Work item => Please rewrite the piece about waiting from "Just the leaf" to "don’t have anything.", changing "squirrels" to "chipmunks".

**** Given passage ****

The Wait

Coming soon: some idea.

This is what they say you should do if you want some sight to come in.

Insight?

That’s it. So, I’m waiting but all I see is this ant river following the sidewalk lines.

Well, do you hear anything?

Just the leaf blower in the distance and those kids counting hide and seek.

What about the wind, you don’t hear that?

In the trees, sure. But––

There’s a swarm of bees down the hill.

I know, driving up that way I didn’t want to open the window.

These squirrels are something.

Sorry, guys. I don’t have anything.

They’re kind of insistent, aren’t they?

Awww, look! Baby sloths! 

Where? 

Someone posted them. I’m in this Animal Lover’s group. Those faces, look! They don’t even look real!

I thought you were waiting in stillness.

I know, I know. Just had to check something real quick.

It’s getting dark.

I wonder what it would be like if it got real dark.

You mean without all these lamps?

Yeah, let’s go inside. Look at all these moths right here. Don’t let any in. 

Look. Even now, with all the lights off, all these glowing things inside.

Like an indoor constellation, practically. Check out this cat.

You’re in bed less than a minute and there she is, on your chest, doing that pizza dough thing.

I know, she won’t let me move. I was gonna keep looking, you know–

Recovering Nature

What’s in a name?

Sure, you can try to recover it, as you say, carefully filming this walk into woods, but consider the violence of a name. Nature, as in outside, as in opposite of this separate, sanitized, self-satisfied sanity. I am not fit, perhaps, to hold it on my tongue, so unrefined is my palate. Sure, this is one way to defend your dominion. No one can touch you. No one can touch the finery of such an idea whose hands are still furred with dirt.

**** Data section ****

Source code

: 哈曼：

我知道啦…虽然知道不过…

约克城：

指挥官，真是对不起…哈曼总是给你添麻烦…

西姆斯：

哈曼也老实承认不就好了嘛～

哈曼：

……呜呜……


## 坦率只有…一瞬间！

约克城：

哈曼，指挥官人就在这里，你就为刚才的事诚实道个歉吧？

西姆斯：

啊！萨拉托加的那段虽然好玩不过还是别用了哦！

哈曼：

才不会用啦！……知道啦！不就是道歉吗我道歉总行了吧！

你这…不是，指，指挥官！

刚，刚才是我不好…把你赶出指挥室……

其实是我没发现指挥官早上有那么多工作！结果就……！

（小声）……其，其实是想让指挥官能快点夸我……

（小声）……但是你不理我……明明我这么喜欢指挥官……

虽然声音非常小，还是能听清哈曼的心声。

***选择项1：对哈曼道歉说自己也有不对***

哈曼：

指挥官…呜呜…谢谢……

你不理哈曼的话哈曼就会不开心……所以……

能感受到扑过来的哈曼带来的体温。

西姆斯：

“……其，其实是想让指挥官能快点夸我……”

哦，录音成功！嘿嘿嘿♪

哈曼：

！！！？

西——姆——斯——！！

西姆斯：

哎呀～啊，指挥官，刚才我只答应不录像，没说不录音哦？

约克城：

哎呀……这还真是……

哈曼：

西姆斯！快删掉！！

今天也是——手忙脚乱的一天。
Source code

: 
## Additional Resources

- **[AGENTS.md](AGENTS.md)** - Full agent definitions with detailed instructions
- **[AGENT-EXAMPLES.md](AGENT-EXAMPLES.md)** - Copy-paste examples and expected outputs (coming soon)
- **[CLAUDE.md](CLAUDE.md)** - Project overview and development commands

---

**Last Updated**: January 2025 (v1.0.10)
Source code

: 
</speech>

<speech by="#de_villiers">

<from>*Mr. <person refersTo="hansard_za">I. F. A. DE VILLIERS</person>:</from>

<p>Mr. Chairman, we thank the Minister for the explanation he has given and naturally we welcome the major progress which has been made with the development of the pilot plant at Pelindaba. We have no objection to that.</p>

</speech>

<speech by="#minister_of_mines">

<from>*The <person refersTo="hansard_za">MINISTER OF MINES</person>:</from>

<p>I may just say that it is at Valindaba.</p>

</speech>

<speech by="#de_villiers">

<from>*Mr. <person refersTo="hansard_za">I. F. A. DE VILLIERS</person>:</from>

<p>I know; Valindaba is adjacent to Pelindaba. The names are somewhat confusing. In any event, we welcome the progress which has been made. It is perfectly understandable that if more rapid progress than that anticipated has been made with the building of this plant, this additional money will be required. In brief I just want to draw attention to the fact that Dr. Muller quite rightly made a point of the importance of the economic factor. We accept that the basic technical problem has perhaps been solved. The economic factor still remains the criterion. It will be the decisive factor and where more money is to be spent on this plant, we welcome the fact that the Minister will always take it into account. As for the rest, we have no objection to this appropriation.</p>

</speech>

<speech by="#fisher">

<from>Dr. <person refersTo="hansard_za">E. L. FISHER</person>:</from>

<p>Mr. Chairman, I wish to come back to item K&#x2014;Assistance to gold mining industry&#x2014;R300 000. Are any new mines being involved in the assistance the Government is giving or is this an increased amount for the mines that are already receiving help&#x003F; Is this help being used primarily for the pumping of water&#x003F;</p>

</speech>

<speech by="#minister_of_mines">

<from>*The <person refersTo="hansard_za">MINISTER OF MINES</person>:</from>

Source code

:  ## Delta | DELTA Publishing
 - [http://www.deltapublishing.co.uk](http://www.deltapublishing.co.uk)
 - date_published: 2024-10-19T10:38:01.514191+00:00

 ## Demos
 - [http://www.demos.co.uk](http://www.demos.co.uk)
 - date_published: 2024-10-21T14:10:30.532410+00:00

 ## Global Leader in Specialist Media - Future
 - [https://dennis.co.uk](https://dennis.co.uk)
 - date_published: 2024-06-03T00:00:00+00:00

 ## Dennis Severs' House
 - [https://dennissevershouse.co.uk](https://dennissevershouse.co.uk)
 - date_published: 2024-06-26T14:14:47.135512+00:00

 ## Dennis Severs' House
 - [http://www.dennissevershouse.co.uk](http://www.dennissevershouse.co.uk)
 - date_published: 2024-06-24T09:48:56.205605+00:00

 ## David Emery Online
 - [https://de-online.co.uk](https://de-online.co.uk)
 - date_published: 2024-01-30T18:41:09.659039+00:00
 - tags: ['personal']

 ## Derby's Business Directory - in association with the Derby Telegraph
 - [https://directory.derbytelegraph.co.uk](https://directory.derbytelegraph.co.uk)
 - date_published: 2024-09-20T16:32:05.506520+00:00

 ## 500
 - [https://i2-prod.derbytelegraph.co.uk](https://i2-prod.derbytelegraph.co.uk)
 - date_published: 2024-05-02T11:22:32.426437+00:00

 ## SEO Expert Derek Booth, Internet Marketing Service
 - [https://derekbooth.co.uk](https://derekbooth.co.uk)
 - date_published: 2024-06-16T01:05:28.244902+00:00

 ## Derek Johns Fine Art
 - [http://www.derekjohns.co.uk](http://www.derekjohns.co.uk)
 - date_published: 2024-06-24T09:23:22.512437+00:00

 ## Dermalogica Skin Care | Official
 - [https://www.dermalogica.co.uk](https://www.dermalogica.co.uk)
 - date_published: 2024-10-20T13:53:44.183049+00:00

****

Written response =>
Just the leaf blower in the distance and those kids counting hide and seek.

What about the wind, you don’t hear that?

In the trees, sure. But––

There’s a swarm of bees down the hill.

I know, driving up that way I didn’t want to open the window.

These chipmunks are something.

Sorry, guys. I don’t have anything.